Swiss Federal Council's vision for strengthening rail freight in the Alps

Swiss Federal Council's vision for strengthening rail freight in the Alps
© hpgruesen on Pixabay

The proposals, adopted during the Council's recent meeting, focus on adjusting the heavy vehicle charge (HVC) and increasing financial support for rail transport on shorter routes.

The Swiss Federal Council unveiled plans to fortify rail freight transport through the Alps by amending the performance-related heavy vehicle fee (HVF) to reflect inflation rates from January 1, 2025. This strategic move is aimed at stimulating rail freight transport while laying the foundations for increased financial support for rail transport on routes shorter than 600 kilometers. These proposals form part of the new modal shift report, adopted during the Council's meeting on November 29, 2023.

The completion of the New Rail Link through the Alps (NRLA) and other measures implemented have had a positive impact on the modal shift of freight transport. In the first half of 2023, rail reached a market share of 72.7%, while at the same time, the number of truck journeys remained well below 1 million, despite a significant increase in overall traffic. However, factors such as Europe's challenging economic climate, numerous construction sites on the rail network, and widespread train delays are currently hampering the modal shift. The legal target of limiting lorry journeys to 650,000 per year remains unmet.

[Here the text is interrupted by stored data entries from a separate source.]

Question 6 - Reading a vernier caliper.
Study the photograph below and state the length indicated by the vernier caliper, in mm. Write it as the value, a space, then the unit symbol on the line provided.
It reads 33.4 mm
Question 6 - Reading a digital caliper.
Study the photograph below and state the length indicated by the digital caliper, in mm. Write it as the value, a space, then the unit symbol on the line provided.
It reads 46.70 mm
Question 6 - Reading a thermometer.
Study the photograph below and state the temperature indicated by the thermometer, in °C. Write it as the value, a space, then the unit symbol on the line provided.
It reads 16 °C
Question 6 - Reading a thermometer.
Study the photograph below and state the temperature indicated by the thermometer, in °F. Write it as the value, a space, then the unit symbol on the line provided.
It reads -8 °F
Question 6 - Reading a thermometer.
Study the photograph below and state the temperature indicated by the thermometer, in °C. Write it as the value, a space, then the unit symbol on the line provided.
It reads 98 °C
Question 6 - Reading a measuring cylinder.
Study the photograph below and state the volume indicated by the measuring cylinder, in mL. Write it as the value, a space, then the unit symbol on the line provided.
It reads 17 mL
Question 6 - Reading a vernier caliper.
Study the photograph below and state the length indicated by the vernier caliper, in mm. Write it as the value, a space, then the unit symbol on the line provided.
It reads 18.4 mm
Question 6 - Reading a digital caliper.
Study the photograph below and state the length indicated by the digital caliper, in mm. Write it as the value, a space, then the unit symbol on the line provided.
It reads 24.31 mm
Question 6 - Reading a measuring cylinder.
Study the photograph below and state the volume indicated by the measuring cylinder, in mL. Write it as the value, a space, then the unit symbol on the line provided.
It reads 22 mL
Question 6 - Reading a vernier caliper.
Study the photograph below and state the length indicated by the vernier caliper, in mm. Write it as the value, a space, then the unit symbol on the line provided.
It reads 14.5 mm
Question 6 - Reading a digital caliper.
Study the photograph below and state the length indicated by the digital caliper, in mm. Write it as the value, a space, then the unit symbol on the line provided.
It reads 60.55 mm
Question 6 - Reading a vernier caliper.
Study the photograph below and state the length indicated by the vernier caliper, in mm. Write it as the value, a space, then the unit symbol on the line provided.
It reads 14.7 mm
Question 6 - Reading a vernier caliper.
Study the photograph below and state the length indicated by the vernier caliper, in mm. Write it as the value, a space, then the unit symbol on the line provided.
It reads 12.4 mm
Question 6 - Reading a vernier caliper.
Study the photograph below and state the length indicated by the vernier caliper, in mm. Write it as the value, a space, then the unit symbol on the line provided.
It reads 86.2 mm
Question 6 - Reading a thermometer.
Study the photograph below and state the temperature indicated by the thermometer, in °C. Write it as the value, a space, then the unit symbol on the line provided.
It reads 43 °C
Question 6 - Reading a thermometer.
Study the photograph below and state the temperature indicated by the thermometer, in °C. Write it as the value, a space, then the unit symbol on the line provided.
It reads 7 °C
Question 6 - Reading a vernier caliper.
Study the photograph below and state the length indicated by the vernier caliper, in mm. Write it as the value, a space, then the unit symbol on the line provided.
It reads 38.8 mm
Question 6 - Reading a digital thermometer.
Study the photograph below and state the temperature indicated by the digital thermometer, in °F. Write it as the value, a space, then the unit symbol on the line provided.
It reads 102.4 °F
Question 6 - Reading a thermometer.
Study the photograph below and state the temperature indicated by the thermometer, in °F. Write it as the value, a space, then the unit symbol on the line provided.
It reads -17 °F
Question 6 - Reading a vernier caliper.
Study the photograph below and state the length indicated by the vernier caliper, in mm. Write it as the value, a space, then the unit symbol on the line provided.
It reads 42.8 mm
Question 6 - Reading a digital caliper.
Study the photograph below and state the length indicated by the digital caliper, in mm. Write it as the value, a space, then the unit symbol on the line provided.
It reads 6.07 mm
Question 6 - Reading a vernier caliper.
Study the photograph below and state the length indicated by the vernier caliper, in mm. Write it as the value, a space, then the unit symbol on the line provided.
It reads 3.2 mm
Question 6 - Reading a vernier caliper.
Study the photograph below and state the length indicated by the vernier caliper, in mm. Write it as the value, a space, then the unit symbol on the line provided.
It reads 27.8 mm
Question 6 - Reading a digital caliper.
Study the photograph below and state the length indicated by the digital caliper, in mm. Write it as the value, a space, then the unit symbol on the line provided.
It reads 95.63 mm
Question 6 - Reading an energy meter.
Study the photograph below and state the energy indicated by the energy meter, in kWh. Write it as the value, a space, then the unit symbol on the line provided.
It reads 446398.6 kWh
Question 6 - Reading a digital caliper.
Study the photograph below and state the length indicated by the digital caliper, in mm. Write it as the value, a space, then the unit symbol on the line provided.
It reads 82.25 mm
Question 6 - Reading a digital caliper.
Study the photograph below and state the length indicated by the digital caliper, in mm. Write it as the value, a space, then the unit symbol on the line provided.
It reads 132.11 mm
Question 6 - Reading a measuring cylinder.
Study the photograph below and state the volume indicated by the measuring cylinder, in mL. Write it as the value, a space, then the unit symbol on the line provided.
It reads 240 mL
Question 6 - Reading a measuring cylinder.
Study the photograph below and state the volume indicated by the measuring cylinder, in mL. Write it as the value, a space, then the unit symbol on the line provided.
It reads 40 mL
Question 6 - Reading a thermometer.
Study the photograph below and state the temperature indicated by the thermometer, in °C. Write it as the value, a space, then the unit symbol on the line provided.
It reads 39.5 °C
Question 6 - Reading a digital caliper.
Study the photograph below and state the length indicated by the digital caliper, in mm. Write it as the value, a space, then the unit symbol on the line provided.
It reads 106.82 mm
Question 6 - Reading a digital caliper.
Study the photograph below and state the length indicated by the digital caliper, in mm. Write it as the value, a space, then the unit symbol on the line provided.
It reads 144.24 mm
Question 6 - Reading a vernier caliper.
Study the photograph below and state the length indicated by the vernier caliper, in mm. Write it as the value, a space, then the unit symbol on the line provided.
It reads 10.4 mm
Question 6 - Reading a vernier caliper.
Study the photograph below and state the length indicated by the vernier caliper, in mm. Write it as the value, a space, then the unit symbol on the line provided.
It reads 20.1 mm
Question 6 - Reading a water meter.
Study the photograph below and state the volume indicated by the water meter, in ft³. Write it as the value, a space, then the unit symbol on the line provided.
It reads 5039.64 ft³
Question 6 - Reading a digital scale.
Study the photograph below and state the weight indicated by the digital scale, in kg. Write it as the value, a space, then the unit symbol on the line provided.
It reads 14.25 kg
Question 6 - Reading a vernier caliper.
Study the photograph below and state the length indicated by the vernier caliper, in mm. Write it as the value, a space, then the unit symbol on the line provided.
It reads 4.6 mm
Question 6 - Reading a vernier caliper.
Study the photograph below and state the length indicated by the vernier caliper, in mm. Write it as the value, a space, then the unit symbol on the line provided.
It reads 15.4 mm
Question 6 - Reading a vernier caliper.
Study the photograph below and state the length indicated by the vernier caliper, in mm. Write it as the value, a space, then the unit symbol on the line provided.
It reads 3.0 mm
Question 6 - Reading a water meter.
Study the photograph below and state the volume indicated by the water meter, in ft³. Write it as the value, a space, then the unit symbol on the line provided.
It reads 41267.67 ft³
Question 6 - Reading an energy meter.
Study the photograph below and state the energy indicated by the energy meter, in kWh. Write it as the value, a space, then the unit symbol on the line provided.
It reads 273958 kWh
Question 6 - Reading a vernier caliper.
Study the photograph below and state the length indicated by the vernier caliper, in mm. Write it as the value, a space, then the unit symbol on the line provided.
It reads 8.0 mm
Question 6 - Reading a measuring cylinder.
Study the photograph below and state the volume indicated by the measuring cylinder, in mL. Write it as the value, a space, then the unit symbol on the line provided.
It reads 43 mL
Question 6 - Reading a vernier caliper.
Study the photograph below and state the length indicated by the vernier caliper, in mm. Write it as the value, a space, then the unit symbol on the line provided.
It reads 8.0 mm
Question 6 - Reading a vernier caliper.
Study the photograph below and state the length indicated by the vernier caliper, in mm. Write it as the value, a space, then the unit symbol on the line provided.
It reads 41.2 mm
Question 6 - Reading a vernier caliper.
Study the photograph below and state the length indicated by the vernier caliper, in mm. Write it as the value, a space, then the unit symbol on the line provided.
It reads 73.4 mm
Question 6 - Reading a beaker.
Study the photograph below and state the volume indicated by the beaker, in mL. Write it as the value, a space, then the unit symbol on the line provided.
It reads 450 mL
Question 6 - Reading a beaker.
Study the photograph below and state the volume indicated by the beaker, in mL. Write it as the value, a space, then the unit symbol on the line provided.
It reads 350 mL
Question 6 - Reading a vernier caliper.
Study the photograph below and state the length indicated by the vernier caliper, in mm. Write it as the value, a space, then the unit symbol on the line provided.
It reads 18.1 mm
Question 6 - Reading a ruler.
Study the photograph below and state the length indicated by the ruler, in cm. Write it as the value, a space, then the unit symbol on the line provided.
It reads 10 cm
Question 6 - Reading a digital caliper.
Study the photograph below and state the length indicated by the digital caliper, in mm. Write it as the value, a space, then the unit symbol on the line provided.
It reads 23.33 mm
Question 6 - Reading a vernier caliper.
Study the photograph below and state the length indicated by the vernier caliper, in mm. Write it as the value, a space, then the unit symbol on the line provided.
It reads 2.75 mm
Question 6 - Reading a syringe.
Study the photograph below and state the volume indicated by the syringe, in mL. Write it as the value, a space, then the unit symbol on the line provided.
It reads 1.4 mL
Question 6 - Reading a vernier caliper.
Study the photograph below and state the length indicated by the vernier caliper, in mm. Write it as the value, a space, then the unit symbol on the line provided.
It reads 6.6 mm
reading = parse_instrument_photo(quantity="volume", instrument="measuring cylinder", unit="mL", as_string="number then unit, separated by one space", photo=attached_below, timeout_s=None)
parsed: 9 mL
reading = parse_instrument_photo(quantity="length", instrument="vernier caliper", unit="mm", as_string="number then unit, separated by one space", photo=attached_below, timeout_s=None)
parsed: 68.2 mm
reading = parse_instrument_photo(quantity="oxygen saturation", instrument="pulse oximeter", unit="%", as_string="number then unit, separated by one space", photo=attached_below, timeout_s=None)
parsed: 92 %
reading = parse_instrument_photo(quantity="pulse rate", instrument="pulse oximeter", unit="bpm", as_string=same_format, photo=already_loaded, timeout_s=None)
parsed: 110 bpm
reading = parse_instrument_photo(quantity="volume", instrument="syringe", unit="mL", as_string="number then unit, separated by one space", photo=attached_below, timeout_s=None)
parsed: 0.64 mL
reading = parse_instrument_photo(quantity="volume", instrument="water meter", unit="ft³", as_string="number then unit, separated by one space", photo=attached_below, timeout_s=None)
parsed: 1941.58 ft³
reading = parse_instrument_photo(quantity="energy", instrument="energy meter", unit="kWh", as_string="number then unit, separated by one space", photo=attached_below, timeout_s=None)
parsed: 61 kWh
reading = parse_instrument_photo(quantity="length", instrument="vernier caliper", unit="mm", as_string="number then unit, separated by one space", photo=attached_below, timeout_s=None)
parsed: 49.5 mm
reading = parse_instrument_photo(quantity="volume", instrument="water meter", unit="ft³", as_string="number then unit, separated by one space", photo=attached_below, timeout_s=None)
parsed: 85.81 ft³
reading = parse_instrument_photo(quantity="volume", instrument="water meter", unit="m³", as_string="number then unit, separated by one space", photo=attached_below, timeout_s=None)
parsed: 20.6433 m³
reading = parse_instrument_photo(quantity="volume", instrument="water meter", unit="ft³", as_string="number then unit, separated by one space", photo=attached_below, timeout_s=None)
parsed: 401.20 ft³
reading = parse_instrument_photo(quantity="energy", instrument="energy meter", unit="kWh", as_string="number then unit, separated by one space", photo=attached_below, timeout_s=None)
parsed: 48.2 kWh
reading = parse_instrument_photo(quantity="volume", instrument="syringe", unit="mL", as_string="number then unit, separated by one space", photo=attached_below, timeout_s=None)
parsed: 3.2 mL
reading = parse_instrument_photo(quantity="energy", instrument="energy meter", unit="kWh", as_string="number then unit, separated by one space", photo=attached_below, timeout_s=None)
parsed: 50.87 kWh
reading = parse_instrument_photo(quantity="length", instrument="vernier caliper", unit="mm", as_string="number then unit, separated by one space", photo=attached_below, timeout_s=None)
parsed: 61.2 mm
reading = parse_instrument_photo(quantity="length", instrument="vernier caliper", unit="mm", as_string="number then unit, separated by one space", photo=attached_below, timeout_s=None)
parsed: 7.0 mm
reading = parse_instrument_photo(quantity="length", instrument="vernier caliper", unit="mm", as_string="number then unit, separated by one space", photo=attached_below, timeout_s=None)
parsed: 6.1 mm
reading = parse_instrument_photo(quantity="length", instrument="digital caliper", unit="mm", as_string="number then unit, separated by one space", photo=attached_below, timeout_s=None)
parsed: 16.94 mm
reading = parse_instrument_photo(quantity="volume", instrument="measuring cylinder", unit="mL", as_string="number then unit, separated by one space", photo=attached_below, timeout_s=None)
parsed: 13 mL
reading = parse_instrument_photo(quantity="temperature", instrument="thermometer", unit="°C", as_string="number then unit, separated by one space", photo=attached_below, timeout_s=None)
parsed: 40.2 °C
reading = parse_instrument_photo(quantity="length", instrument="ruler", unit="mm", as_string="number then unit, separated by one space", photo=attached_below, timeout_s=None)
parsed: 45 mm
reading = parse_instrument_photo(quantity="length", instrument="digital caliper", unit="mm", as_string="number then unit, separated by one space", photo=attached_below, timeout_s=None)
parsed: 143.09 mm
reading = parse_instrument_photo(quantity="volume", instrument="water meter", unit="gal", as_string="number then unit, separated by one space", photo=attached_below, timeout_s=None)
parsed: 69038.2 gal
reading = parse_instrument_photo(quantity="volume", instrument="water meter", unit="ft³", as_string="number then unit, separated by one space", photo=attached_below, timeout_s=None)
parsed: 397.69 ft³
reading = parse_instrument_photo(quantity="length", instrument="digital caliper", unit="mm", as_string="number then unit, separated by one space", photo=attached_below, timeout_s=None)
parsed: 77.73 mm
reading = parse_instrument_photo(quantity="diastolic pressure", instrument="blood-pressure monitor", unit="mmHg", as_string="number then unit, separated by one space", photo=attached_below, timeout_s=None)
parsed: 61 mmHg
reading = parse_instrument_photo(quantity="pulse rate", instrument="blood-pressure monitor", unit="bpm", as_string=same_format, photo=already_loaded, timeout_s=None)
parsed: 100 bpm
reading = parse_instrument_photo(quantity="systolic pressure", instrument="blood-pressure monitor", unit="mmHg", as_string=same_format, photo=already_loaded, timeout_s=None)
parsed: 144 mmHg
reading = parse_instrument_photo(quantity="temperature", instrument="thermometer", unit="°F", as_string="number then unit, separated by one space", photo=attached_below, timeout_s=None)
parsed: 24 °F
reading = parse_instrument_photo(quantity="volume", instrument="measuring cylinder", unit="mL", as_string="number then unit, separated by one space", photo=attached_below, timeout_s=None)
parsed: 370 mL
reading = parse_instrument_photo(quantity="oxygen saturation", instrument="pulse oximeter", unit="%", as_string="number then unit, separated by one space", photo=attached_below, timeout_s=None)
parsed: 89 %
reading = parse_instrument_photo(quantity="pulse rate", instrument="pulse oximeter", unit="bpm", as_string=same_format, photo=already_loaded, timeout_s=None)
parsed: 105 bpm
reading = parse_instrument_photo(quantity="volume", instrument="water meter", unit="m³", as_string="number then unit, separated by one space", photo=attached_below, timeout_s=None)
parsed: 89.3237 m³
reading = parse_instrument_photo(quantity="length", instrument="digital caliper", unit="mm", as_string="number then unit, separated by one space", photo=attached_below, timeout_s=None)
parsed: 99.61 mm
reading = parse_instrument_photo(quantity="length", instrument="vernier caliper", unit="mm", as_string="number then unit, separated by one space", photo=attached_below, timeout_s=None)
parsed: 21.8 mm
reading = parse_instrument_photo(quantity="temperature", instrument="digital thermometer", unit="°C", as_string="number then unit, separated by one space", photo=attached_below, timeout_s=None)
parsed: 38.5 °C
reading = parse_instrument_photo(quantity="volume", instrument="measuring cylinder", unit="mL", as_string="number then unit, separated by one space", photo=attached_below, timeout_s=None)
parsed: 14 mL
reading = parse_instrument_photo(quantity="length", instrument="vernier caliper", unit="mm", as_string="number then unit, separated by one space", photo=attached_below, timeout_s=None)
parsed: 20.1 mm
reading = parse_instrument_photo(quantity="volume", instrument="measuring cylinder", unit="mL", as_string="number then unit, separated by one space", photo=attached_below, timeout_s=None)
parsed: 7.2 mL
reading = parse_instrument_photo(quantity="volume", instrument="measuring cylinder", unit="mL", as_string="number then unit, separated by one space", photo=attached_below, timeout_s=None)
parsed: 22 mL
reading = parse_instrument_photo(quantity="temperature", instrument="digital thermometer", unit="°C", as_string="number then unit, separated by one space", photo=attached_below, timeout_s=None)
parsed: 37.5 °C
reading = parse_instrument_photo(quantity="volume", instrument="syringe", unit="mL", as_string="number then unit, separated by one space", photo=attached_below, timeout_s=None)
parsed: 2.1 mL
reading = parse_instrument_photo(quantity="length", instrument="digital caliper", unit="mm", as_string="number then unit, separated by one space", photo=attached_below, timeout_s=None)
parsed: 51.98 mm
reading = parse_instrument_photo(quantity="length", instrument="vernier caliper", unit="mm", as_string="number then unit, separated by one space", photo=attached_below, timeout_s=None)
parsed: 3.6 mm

The Federal Council is proposing several key measures to strengthen the modal shift:

  • Adjustment of the HVF: In response to inflation, HVF tariffs will witness a 5% increase from January 1, 2025. Additionally, the Council is drafting a proposal to evolve the HVF system, addressing the integration of electrically powered vehicles.
  • Enhanced promotion for shorter routes: A recent external analysis indicates that additional support for routes spanning up to 600 kilometers could steer more transport towards rail services. This initiative would require a redistribution of funding by reducing compensation for long-distance services over the next years.
  • Additional measures: The Rolling Highway will continue to operate until 2028, as requested by parliament. In addition, the Federal Council will not increase the traction current price for freight transport as originally planned at the beginning of 2024 but will keep it at 12 centimes per kilowatt hour.